Copy out exactly the lines of the data below, starting at the line that contains "order: Gentianales" and ending at the line that contains "scientific name: Cephalozia", including both of those lines and no others.

(A series of records)
++++++++++
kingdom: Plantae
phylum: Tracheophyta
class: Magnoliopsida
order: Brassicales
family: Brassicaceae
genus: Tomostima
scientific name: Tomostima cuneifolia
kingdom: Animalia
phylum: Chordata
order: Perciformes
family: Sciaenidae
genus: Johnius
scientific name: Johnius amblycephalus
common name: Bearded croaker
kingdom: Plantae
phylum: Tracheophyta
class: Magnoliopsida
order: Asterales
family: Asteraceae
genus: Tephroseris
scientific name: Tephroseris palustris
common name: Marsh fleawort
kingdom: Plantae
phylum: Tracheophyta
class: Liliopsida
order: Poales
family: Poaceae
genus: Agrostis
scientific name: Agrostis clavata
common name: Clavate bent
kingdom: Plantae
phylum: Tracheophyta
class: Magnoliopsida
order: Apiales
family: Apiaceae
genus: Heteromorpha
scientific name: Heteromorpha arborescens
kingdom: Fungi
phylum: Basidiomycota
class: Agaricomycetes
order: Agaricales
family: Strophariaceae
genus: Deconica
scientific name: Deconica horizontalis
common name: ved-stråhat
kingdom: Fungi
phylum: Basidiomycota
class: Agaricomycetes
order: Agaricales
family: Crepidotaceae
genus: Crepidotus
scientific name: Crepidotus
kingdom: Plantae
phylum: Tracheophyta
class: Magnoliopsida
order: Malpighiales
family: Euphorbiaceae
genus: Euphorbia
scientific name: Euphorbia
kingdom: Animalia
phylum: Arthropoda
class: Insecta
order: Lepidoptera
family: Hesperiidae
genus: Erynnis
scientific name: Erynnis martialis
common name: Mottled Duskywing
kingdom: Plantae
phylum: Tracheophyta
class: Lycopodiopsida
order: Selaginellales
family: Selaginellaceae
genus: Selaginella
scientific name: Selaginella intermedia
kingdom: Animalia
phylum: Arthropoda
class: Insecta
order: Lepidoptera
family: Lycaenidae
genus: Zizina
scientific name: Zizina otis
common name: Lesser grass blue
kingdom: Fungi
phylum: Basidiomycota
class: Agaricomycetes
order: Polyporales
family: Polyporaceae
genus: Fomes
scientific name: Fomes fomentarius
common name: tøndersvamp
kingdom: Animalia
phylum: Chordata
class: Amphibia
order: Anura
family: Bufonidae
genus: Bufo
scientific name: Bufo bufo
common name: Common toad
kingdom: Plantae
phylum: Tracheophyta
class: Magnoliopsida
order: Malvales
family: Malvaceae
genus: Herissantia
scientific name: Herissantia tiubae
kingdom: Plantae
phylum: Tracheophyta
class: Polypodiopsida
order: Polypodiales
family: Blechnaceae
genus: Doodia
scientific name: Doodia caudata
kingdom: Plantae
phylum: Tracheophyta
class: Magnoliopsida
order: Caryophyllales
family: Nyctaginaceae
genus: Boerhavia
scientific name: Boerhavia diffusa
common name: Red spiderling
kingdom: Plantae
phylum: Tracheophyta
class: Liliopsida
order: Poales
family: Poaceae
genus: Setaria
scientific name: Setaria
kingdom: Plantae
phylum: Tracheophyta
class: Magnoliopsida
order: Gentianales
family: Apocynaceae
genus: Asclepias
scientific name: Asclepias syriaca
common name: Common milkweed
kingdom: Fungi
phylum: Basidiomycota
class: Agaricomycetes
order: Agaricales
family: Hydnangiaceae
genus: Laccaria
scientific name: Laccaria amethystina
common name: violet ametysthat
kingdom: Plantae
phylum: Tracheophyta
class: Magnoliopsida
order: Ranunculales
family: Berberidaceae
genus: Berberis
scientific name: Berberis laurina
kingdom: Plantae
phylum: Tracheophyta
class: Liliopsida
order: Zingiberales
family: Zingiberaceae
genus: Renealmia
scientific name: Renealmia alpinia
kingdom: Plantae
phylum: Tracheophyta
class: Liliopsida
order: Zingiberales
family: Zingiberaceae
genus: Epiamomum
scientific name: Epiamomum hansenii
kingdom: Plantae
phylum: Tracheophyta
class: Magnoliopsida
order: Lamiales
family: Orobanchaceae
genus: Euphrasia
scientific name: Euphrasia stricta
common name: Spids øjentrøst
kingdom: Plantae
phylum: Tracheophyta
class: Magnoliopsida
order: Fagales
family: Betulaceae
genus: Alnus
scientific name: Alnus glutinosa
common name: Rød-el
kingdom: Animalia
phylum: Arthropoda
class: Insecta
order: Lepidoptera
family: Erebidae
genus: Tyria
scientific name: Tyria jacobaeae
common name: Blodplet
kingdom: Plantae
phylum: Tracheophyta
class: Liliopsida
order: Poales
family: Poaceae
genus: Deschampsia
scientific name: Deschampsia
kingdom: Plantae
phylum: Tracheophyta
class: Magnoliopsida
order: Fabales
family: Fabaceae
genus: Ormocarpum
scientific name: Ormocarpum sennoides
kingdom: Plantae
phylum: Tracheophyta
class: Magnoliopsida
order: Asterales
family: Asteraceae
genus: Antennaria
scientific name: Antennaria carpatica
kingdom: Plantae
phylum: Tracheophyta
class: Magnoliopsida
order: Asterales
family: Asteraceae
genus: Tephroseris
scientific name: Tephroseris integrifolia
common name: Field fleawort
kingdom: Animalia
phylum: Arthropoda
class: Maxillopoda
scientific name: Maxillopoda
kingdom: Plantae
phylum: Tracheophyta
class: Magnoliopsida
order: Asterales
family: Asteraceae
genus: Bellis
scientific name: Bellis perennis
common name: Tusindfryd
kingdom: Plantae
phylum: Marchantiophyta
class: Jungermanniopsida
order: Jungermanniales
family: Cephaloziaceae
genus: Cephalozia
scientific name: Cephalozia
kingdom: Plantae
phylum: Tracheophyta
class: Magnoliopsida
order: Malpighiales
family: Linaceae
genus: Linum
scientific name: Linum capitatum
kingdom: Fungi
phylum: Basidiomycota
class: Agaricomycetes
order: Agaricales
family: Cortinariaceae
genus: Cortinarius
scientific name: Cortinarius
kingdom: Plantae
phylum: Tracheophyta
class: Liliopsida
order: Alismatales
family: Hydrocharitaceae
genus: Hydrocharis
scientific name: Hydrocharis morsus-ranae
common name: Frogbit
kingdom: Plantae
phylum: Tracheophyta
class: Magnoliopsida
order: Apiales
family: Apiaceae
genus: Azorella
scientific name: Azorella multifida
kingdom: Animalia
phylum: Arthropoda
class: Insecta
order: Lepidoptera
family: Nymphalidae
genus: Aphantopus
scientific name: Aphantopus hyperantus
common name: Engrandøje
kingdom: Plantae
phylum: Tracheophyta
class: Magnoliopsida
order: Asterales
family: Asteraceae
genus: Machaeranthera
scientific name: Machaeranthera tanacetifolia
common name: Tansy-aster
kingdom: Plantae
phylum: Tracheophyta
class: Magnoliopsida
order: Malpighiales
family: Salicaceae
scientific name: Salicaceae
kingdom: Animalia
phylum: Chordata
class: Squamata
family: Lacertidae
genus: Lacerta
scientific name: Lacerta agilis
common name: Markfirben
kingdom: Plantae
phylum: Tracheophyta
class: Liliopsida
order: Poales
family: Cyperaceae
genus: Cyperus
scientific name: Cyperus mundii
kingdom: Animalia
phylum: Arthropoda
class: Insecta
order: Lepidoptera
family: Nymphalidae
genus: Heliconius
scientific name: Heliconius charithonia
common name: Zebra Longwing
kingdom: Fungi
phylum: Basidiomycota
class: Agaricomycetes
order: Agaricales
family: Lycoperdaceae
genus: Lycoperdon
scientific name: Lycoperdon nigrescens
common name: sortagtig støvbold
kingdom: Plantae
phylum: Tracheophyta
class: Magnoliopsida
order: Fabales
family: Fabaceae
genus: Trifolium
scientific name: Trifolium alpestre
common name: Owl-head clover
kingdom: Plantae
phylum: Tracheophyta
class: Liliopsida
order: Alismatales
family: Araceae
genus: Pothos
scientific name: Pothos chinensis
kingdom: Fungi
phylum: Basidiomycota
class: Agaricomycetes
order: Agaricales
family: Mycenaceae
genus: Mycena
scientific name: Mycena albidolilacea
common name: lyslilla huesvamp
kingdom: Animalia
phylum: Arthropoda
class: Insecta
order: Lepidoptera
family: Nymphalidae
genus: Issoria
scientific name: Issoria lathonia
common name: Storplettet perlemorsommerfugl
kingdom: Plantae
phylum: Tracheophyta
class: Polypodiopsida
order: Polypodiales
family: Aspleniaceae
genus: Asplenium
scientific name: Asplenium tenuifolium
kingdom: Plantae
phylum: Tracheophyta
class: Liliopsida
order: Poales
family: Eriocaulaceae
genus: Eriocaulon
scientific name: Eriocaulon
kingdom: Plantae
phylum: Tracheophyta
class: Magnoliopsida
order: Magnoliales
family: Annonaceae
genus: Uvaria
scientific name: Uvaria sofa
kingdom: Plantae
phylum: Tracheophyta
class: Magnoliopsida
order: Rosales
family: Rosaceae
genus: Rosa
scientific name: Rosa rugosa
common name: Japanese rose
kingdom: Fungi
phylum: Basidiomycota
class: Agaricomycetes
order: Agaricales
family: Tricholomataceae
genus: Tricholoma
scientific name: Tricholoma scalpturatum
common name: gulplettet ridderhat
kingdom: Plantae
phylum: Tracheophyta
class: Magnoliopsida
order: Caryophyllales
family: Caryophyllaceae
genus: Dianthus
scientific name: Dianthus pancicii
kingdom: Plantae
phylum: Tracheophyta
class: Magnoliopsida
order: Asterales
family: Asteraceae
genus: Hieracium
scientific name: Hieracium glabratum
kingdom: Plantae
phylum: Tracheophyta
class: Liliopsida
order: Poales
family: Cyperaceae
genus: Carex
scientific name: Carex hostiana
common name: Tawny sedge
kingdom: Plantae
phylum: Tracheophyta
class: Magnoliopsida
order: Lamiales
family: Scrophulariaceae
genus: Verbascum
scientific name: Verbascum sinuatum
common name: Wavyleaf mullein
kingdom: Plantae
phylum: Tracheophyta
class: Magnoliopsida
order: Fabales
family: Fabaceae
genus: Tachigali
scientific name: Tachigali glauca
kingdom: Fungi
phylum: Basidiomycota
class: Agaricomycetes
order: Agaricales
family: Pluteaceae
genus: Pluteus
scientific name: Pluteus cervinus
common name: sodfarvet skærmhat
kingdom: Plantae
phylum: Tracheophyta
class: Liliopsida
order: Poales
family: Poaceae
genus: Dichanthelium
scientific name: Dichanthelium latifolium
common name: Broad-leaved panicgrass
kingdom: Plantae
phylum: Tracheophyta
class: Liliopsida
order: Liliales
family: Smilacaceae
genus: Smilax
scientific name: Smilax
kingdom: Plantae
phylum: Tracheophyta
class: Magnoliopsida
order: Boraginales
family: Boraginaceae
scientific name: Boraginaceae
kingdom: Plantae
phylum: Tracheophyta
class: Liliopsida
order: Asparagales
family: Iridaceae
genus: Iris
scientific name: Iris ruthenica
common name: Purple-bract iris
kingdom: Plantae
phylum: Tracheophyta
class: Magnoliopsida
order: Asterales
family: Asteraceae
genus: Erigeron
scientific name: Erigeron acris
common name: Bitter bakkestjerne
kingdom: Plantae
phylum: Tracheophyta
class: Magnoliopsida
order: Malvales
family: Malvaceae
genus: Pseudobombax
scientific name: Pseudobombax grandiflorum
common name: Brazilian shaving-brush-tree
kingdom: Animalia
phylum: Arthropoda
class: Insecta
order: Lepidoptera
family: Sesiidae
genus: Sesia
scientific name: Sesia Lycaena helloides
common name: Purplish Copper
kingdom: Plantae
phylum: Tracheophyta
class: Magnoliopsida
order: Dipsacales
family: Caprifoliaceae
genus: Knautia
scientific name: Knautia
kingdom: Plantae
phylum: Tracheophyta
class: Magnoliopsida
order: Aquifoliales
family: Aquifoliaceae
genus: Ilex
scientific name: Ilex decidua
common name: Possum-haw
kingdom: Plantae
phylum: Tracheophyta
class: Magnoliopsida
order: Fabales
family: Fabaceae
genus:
++++++++++
WRITTEN ANSWER »
order: Gentianales
family: Apocynaceae
genus: Asclepias
scientific name: Asclepias syriaca
common name: Common milkweed
kingdom: Fungi
phylum: Basidiomycota
class: Agaricomycetes
order: Agaricales
family: Hydnangiaceae
genus: Laccaria
scientific name: Laccaria amethystina
common name: violet ametysthat
kingdom: Plantae
phylum: Tracheophyta
class: Magnoliopsida
order: Ranunculales
family: Berberidaceae
genus: Berberis
scientific name: Berberis laurina
kingdom: Plantae
phylum: Tracheophyta
class: Liliopsida
order: Zingiberales
family: Zingiberaceae
genus: Renealmia
scientific name: Renealmia alpinia
kingdom: Plantae
phylum: Tracheophyta
class: Liliopsida
order: Zingiberales
family: Zingiberaceae
genus: Epiamomum
scientific name: Epiamomum hansenii
kingdom: Plantae
phylum: Tracheophyta
class: Magnoliopsida
order: Lamiales
family: Orobanchaceae
genus: Euphrasia
scientific name: Euphrasia stricta
common name: Spids øjentrøst
kingdom: Plantae
phylum: Tracheophyta
class: Magnoliopsida
order: Fagales
family: Betulaceae
genus: Alnus
scientific name: Alnus glutinosa
common name: Rød-el
kingdom: Animalia
phylum: Arthropoda
class: Insecta
order: Lepidoptera
family: Erebidae
genus: Tyria
scientific name: Tyria jacobaeae
common name: Blodplet
kingdom: Plantae
phylum: Tracheophyta
class: Liliopsida
order: Poales
family: Poaceae
genus: Deschampsia
scientific name: Deschampsia
kingdom: Plantae
phylum: Tracheophyta
class: Magnoliopsida
order: Fabales
family: Fabaceae
genus: Ormocarpum
scientific name: Ormocarpum sennoides
kingdom: Plantae
phylum: Tracheophyta
class: Magnoliopsida
order: Asterales
family: Asteraceae
genus: Antennaria
scientific name: Antennaria carpatica
kingdom: Plantae
phylum: Tracheophyta
class: Magnoliopsida
order: Asterales
family: Asteraceae
genus: Tephroseris
scientific name: Tephroseris integrifolia
common name: Field fleawort
kingdom: Animalia
phylum: Arthropoda
class: Maxillopoda
scientific name: Maxillopoda
kingdom: Plantae
phylum: Tracheophyta
class: Magnoliopsida
order: Asterales
family: Asteraceae
genus: Bellis
scientific name: Bellis perennis
common name: Tusindfryd
kingdom: Plantae
phylum: Marchantiophyta
class: Jungermanniopsida
order: Jungermanniales
family: Cephaloziaceae
genus: Cephalozia
scientific name: Cephalozia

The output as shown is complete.